The line had held, but only just.
“All right then, Charlie, let’s get the men up.”
The two of them began moving in unison down the length of the trench, waking up each man in turn and ordering him to fall in at the fire step, ready to defend his position if need be. And most mornings, that was exactly what was needed.
A mere two hundred yards separated the two sides, but that two hundred yards of No Man’s Land was comprised mostly of bomb craters, mine fields, abandoned trenches and row upon row of barbed wire, making it some of the most treacherous ground on the face of the planet.
Recently, the enemy commander opposite them had made it a habit to order dawn assaults on the section of the Allied line that was under Burke’s command. Which meant Burke had to rouse his troops out of their bedrolls every morning, get them assembled on the raised earthen ‘step’ that allowed them to see over the top of the trench, and wait in the chill morning air for an attack that might not come.

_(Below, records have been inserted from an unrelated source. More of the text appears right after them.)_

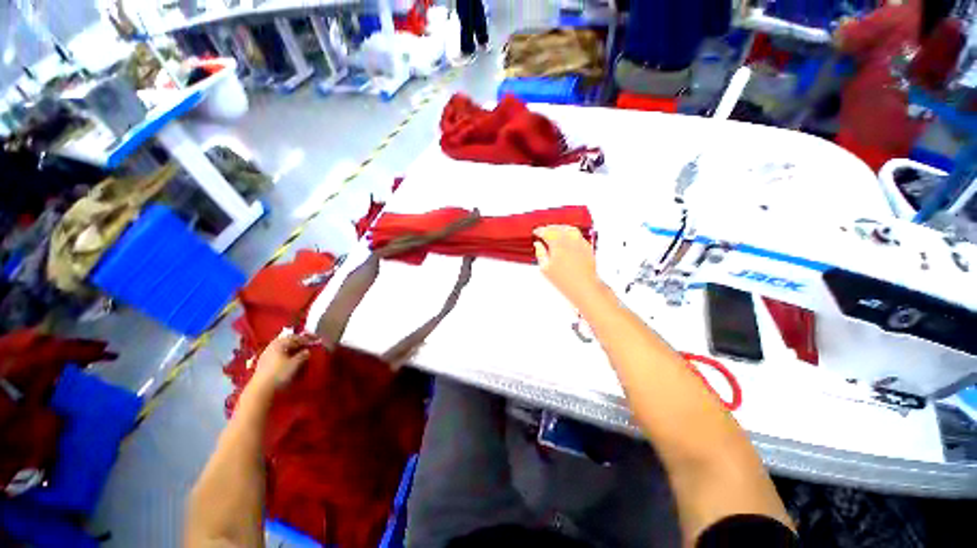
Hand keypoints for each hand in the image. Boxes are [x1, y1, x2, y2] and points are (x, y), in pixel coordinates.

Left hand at [249, 333, 315, 392]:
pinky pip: (278, 353)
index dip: (307, 338)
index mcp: (279, 344)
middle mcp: (272, 346)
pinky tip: (289, 358)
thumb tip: (307, 351)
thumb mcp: (295, 363)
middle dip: (297, 341)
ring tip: (299, 351)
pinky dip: (285, 353)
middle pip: (287, 340)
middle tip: (307, 343)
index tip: (316, 340)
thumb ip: (303, 355)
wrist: (261, 388)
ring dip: (291, 347)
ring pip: (282, 347)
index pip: (295, 337)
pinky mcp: (264, 362)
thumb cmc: (280, 373)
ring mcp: (266, 354)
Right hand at [533, 225, 601, 303]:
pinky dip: (570, 232)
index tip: (536, 232)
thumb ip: (540, 253)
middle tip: (543, 231)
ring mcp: (580, 242)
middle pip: (557, 228)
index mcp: (557, 243)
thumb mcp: (545, 268)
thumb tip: (538, 244)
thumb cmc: (564, 280)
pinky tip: (567, 237)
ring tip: (554, 231)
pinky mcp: (587, 246)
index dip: (539, 231)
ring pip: (568, 229)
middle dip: (549, 228)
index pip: (546, 232)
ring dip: (560, 228)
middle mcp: (569, 240)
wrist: (584, 286)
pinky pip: (577, 234)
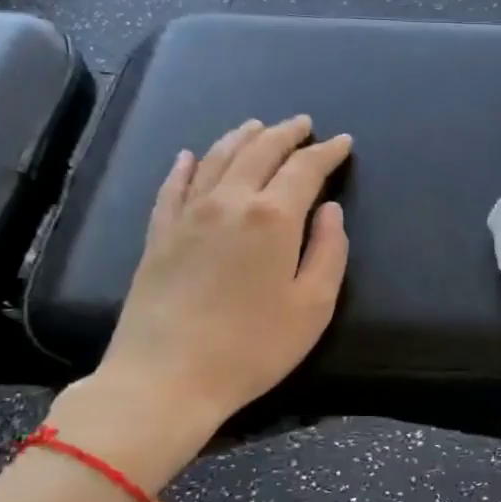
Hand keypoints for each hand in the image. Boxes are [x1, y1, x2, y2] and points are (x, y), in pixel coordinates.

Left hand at [48, 116, 351, 490]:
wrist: (166, 377)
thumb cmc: (253, 348)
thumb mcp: (313, 307)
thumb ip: (329, 252)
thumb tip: (330, 211)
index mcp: (273, 217)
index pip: (305, 170)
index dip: (326, 153)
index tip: (342, 142)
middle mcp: (229, 202)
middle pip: (259, 152)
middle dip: (285, 134)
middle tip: (303, 124)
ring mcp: (187, 215)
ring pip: (216, 158)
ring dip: (241, 138)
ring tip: (257, 127)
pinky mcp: (158, 234)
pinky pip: (173, 185)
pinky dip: (186, 165)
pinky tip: (190, 155)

There was a peculiar feeling in the air this morning, a tension that hadn’t been there during the past week. Burke had the feeling that the Germans were done testing their lines; an attack was sure to follow and he sensed that today was the day.
As the men scrambled to take their places along the line, Burke had a quiet word with each of them. They were good men, though many of them were relatively untrained, having only recently been sent to the front to replace the losses suffered over the last month. He gave them a few words of encouragement, reminded them that the men on either side of them in the trench depended on their actions, and then left it alone, confident that Sgt. Moore would handle any other needs the men might have.